Blogging has helped me tremendously and been a connection to the world. I still think therapy would help, though, and I plan to see someone, at least short term.

steviewren said...

I often feel hopeless...not in the way I used to feel depressed...I'm sure it has something to do with hormones...or the lack...not sure what. Some days are good and some aren't. But one thing I do know...everything is better when the sun is shining.

Best wishes. You sound like you are on the right path. Rest and feel better.

Susan said...

As someone who has also suffered my whole life from depression and social anxiety I really relate to this post.

I think the biggest and most troubling myth about depression is that idea that "what do you have to be depressed about". I don't currently take medication, but I have in the past and I still battle the up hill struggle almost every day.

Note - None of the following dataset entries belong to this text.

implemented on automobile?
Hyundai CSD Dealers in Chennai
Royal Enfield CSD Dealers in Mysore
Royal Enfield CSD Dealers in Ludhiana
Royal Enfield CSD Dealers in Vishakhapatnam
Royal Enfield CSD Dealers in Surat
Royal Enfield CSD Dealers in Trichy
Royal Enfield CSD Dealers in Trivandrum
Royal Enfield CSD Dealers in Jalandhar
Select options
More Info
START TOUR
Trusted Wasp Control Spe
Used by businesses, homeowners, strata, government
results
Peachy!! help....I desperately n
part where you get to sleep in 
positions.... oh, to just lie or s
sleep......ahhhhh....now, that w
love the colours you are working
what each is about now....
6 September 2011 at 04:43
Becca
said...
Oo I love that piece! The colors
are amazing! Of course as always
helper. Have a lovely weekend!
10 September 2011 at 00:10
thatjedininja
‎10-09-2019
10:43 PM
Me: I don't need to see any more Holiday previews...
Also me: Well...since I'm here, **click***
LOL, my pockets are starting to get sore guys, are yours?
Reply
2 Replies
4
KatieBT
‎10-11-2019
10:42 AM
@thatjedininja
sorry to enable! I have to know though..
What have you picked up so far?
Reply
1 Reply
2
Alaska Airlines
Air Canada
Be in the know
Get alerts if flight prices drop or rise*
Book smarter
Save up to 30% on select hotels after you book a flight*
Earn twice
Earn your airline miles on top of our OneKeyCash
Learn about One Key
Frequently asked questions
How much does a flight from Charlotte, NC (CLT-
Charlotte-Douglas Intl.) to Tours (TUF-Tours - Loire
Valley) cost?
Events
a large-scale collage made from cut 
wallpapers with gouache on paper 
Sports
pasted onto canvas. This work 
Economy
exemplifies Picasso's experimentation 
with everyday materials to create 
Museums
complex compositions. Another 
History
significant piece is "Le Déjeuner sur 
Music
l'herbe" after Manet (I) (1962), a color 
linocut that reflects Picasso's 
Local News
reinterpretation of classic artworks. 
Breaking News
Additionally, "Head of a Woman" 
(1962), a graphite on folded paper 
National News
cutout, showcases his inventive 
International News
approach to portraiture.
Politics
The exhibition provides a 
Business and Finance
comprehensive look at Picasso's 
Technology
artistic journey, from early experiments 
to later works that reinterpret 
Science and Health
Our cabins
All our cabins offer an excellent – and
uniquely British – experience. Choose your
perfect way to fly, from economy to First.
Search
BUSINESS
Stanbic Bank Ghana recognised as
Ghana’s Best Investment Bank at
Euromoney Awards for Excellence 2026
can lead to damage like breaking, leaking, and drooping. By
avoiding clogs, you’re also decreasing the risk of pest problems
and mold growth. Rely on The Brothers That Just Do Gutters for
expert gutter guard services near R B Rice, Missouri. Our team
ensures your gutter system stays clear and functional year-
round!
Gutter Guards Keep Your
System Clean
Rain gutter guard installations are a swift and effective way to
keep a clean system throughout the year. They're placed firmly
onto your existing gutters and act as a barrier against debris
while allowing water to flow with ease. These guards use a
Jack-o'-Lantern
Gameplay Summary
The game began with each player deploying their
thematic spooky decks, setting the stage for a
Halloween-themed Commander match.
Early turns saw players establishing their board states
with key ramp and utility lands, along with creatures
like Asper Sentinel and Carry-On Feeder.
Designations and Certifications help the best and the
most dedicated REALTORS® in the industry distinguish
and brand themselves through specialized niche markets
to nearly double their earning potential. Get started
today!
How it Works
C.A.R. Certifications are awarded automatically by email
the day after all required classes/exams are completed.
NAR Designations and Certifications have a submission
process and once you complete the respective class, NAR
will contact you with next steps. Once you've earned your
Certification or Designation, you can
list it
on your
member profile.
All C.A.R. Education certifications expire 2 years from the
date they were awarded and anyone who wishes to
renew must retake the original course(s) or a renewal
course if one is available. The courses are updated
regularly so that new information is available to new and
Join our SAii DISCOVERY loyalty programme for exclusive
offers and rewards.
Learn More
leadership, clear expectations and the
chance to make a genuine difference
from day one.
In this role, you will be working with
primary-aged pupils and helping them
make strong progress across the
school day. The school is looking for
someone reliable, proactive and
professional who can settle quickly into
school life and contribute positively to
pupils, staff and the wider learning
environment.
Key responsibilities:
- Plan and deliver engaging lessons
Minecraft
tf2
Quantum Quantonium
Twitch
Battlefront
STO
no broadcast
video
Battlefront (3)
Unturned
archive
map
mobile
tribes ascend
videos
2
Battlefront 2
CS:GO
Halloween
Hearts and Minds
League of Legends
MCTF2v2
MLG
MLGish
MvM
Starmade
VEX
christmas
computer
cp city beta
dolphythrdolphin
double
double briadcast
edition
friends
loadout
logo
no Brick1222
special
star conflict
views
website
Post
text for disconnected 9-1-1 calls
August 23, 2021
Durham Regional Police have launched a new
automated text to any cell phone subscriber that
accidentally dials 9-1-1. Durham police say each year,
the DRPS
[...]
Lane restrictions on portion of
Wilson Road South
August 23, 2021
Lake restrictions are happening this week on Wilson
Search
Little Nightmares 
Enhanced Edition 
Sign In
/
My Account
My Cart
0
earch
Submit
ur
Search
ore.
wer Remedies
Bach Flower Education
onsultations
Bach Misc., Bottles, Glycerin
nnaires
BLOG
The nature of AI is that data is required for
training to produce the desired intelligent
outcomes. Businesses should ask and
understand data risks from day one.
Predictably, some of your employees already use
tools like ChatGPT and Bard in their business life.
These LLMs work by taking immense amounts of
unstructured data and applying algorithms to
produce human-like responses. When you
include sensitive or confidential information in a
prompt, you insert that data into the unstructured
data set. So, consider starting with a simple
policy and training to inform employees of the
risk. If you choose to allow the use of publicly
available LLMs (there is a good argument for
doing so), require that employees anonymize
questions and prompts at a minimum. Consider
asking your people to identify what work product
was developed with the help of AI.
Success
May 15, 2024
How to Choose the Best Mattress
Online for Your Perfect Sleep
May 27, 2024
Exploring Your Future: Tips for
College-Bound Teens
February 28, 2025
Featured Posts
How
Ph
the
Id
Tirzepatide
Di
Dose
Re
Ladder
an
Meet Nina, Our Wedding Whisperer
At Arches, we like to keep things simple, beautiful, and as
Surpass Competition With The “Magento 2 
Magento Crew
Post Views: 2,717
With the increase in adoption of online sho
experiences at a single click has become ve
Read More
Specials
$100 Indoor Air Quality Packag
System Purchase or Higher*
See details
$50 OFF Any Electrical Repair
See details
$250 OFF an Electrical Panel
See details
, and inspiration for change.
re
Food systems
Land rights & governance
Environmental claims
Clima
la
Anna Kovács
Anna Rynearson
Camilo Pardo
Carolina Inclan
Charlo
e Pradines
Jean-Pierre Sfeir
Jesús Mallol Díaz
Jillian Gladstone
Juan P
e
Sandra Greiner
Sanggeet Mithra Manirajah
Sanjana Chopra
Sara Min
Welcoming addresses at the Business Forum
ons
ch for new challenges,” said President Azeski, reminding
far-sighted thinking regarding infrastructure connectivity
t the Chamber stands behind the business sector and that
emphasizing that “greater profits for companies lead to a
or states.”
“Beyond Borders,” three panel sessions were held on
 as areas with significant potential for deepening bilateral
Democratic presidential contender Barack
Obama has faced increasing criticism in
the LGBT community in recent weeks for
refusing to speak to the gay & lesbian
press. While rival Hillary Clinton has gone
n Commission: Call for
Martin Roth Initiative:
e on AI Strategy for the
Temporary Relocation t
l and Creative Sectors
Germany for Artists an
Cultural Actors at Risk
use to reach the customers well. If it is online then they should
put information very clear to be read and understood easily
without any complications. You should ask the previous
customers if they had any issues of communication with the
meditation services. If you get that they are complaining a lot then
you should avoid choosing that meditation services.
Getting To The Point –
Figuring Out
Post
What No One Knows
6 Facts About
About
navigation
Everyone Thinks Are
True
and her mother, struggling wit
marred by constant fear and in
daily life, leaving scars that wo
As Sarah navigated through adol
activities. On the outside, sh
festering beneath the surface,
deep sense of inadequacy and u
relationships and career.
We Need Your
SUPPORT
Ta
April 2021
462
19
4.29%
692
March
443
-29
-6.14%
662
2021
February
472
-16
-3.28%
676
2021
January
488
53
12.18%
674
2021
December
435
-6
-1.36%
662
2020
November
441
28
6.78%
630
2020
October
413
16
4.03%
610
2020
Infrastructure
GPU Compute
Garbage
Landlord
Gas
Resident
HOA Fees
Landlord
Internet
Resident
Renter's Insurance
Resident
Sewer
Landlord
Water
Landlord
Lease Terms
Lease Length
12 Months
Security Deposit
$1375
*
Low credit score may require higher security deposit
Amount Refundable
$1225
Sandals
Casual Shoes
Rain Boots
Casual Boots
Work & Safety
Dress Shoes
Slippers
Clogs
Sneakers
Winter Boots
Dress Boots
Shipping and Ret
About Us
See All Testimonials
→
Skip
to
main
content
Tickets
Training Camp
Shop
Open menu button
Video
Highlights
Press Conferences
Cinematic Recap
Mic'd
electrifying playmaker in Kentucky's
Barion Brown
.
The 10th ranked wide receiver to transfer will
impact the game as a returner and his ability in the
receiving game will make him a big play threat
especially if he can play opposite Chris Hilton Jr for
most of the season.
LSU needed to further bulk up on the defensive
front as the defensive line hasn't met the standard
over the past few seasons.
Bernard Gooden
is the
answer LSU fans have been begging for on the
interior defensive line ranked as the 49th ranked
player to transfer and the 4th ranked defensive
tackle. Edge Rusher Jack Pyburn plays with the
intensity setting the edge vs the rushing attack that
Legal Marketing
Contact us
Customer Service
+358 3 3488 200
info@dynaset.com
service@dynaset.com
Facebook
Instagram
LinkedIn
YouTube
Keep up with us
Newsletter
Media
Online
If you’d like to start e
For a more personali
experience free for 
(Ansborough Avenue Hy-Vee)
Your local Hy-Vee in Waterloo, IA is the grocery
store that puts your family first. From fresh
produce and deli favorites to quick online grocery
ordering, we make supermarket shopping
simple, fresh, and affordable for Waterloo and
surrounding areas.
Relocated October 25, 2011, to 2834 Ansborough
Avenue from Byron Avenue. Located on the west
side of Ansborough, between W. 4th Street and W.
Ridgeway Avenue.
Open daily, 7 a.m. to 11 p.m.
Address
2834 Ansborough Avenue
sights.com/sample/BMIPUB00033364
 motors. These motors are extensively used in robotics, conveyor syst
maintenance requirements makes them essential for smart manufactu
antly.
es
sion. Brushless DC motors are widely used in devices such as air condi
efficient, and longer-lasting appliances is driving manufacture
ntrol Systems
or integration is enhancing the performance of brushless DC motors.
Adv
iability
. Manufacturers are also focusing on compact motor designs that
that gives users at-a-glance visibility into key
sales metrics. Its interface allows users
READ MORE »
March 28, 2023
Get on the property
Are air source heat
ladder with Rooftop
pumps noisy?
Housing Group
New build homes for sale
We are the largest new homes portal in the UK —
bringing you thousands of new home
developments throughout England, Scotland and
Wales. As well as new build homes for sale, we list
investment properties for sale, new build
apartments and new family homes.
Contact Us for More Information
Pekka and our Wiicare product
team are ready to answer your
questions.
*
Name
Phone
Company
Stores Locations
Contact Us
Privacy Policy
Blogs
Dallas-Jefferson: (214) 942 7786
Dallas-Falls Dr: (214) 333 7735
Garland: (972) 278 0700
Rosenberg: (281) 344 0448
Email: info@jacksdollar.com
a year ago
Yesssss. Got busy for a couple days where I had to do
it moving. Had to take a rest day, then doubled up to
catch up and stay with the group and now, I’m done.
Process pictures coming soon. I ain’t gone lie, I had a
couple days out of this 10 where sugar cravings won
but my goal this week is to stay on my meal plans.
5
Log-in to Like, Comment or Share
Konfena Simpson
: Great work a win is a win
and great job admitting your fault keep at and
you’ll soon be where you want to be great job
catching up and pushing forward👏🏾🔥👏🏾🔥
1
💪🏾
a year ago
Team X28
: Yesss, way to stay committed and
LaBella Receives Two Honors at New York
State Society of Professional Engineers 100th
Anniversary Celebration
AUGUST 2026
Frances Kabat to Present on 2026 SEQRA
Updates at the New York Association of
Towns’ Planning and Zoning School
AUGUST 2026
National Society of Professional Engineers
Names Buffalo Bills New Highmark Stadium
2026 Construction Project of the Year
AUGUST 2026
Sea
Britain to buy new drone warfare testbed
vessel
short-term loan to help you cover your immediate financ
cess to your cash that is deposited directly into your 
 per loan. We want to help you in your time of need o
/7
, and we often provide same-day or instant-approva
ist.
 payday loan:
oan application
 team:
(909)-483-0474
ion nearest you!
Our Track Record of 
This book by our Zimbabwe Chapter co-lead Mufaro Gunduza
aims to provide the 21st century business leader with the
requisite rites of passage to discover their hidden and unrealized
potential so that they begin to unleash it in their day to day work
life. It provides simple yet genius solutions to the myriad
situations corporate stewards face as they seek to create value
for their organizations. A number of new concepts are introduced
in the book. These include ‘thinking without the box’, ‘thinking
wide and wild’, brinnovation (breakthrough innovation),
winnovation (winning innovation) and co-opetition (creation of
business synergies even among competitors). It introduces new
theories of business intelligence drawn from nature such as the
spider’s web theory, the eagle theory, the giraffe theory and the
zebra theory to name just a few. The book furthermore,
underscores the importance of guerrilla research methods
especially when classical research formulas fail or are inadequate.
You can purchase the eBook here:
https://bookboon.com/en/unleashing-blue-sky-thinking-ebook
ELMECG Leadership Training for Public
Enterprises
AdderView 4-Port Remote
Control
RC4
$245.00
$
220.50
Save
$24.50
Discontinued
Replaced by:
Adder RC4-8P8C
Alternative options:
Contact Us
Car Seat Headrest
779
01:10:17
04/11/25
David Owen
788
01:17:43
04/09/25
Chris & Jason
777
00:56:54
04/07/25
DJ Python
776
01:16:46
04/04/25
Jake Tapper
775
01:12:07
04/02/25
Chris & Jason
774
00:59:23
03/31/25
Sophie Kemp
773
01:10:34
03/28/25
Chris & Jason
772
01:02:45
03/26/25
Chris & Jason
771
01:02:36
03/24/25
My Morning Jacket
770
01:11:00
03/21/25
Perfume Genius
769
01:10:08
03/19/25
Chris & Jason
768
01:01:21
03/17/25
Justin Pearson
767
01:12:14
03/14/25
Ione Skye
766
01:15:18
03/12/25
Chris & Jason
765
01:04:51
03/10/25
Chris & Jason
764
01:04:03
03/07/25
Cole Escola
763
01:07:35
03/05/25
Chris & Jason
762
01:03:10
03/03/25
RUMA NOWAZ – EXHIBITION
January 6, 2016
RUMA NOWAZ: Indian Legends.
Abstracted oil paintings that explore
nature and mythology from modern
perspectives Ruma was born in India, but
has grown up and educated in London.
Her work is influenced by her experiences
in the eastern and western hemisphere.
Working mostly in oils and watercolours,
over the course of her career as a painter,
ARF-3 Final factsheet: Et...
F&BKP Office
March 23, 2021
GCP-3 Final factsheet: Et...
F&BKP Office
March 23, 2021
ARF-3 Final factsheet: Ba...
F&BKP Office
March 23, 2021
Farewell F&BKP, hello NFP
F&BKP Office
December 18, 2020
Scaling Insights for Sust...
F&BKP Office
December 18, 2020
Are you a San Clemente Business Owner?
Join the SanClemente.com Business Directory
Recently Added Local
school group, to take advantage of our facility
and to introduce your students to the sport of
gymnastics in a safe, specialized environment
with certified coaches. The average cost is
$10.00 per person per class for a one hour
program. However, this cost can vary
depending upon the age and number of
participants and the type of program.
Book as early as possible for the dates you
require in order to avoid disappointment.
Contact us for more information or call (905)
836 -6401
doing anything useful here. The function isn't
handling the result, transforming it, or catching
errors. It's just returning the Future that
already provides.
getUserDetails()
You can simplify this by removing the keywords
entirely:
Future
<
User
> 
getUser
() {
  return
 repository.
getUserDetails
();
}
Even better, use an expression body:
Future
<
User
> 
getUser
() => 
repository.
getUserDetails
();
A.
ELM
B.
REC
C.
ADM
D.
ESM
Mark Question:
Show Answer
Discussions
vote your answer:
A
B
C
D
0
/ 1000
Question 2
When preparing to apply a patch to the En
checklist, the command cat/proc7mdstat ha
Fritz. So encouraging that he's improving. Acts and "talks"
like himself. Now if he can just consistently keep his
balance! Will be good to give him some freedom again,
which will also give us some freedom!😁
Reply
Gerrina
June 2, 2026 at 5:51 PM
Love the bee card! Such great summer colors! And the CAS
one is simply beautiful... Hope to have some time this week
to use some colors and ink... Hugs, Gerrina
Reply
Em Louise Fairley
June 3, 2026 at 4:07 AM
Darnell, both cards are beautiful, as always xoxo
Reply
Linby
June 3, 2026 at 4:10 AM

Mine (as you know) is like a heavy blanket of sadness - the news is so shockingly disturbing so much of the time. Globally as well as in our individual own back yards. I try to close my eyes & ears to much of what goes on as I easily become completely haunted by so many things. I think it's great that you are opening up about your struggles and you will help others by doing so.
Rock Steady Sweet One !! xo S

Christine's Arts said...

You are right on there, that we can't do it alone. I am the "I can take care of myself." type and it took me a long time to ask for help. Which I am so glad that I did. You have a wonderful blog and I enjoyed perusing very much. Thanks for posting. Keep on keeping on.

PrairiePeasant said...

Julie, depression is an illness and can affect anyone, no matter how positive or negative things in their life are. I'm glad that you are working on the road to recovery. Just remember that it is a process, sometimes lifelong, and you've shown tremendous courage and strength that will help you through it. Some people do have to be on medications for the long term, and if it helps them live life to the fullest, that's not a bad thing. Sending healing wishes your way!